» Assigned task
The output must match the entries below exactly.

» Excerpted data
=====
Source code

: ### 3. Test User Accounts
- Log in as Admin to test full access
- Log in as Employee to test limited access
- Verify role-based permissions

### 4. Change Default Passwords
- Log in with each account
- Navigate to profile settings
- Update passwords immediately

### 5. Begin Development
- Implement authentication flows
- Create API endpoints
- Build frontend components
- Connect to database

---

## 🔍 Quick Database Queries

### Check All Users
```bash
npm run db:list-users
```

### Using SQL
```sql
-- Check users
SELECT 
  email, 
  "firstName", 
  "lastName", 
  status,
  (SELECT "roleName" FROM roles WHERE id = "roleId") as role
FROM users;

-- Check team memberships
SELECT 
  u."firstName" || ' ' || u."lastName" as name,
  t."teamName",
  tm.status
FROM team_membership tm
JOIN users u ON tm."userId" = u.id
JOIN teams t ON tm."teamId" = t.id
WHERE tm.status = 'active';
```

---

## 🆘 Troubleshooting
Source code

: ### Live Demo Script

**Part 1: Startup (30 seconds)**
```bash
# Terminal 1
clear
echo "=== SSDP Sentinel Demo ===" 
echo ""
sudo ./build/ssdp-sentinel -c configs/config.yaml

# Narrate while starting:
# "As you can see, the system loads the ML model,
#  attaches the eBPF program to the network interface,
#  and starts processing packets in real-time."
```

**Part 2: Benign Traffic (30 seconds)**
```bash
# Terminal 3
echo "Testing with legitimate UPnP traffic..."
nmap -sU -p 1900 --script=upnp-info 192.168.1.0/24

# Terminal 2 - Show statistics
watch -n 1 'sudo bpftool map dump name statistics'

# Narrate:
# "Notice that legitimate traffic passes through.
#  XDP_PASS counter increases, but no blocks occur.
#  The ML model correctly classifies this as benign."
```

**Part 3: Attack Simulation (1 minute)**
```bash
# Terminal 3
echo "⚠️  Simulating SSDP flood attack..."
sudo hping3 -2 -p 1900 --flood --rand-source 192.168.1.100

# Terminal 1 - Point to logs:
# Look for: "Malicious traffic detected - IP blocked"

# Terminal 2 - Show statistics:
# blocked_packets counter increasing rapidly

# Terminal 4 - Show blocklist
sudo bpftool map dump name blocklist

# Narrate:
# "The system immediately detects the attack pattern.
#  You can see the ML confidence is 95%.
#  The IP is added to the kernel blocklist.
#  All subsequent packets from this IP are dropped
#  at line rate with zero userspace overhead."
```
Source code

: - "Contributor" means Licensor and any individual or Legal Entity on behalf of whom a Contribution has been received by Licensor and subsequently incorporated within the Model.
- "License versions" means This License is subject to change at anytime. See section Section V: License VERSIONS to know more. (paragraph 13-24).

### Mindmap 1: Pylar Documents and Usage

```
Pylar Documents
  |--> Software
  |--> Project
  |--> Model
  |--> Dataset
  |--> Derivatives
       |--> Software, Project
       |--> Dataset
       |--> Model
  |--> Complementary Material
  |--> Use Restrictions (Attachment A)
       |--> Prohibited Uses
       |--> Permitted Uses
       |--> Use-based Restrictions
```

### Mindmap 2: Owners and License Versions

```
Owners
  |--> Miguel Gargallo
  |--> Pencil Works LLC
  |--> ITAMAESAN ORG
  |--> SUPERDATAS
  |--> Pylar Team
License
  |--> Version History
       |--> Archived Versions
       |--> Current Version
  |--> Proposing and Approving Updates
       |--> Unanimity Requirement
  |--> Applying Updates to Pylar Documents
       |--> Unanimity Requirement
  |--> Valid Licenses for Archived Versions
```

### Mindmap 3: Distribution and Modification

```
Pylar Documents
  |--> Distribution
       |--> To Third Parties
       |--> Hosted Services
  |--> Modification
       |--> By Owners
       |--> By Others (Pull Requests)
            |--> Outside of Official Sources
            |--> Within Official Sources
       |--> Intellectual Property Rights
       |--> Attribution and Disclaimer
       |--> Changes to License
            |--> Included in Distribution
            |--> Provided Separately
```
=====
» Expected answer
Source code

: ### 3. Test User Accounts
- Log in as Admin to test full access
- Log in as Employee to test limited access
- Verify role-based permissions

### 4. Change Default Passwords
- Log in with each account
- Navigate to profile settings
- Update passwords immediately

### 5. Begin Development
- Implement authentication flows
- Create API endpoints
- Build frontend components
- Connect to database

---

## 🔍 Quick Database Queries

### Check All Users
```bash
npm run db:list-users
```

### Using SQL
```sql
-- Check users
SELECT 
  email, 
  "firstName", 
  "lastName", 
  status,
  (SELECT "roleName" FROM roles WHERE id = "roleId") as role
FROM users;

-- Check team memberships
SELECT 
  u."firstName" || ' ' || u."lastName" as name,
  t."teamName",
  tm.status
FROM team_membership tm
JOIN users u ON tm."userId" = u.id
JOIN teams t ON tm."teamId" = t.id
WHERE tm.status = 'active';
```

---

## 🆘 Troubleshooting
Source code

: ### Live Demo Script

**Part 1: Startup (30 seconds)**
```bash
# Terminal 1
clear
echo "=== SSDP Sentinel Demo ===" 
echo ""
sudo ./build/ssdp-sentinel -c configs/config.yaml

# Narrate while starting:
# "As you can see, the system loads the ML model,
#  attaches the eBPF program to the network interface,
#  and starts processing packets in real-time."
```

**Part 2: Benign Traffic (30 seconds)**
```bash
# Terminal 3
echo "Testing with legitimate UPnP traffic..."
nmap -sU -p 1900 --script=upnp-info 192.168.1.0/24

# Terminal 2 - Show statistics
watch -n 1 'sudo bpftool map dump name statistics'

# Narrate:
# "Notice that legitimate traffic passes through.
#  XDP_PASS counter increases, but no blocks occur.
#  The ML model correctly classifies this as benign."
```

**Part 3: Attack Simulation (1 minute)**
```bash
# Terminal 3
echo "⚠️  Simulating SSDP flood attack..."
sudo hping3 -2 -p 1900 --flood --rand-source 192.168.1.100

# Terminal 1 - Point to logs:
# Look for: "Malicious traffic detected - IP blocked"

# Terminal 2 - Show statistics:
# blocked_packets counter increasing rapidly

# Terminal 4 - Show blocklist
sudo bpftool map dump name blocklist

# Narrate:
# "The system immediately detects the attack pattern.
#  You can see the ML confidence is 95%.
#  The IP is added to the kernel blocklist.
#  All subsequent packets from this IP are dropped
#  at line rate with zero userspace overhead."
```
Source code

: - "Contributor" means Licensor and any individual or Legal Entity on behalf of whom a Contribution has been received by Licensor and subsequently incorporated within the Model.
- "License versions" means This License is subject to change at anytime. See section Section V: License VERSIONS to know more. (paragraph 13-24).

### Mindmap 1: Pylar Documents and Usage

```
Pylar Documents
  |--> Software
  |--> Project
  |--> Model
  |--> Dataset
  |--> Derivatives
       |--> Software, Project
       |--> Dataset
       |--> Model
  |--> Complementary Material
  |--> Use Restrictions (Attachment A)
       |--> Prohibited Uses
       |--> Permitted Uses
       |--> Use-based Restrictions
```

### Mindmap 2: Owners and License Versions

```
Owners
  |--> Miguel Gargallo
  |--> Pencil Works LLC
  |--> ITAMAESAN ORG
  |--> SUPERDATAS
  |--> Pylar Team
License
  |--> Version History
       |--> Archived Versions
       |--> Current Version
  |--> Proposing and Approving Updates
       |--> Unanimity Requirement
  |--> Applying Updates to Pylar Documents
       |--> Unanimity Requirement
  |--> Valid Licenses for Archived Versions
```

### Mindmap 3: Distribution and Modification

```
Pylar Documents
  |--> Distribution
       |--> To Third Parties
       |--> Hosted Services
  |--> Modification
       |--> By Owners
       |--> By Others (Pull Requests)
            |--> Outside of Official Sources
            |--> Within Official Sources
       |--> Intellectual Property Rights
       |--> Attribution and Disclaimer
       |--> Changes to License
            |--> Included in Distribution
            |--> Provided Separately
```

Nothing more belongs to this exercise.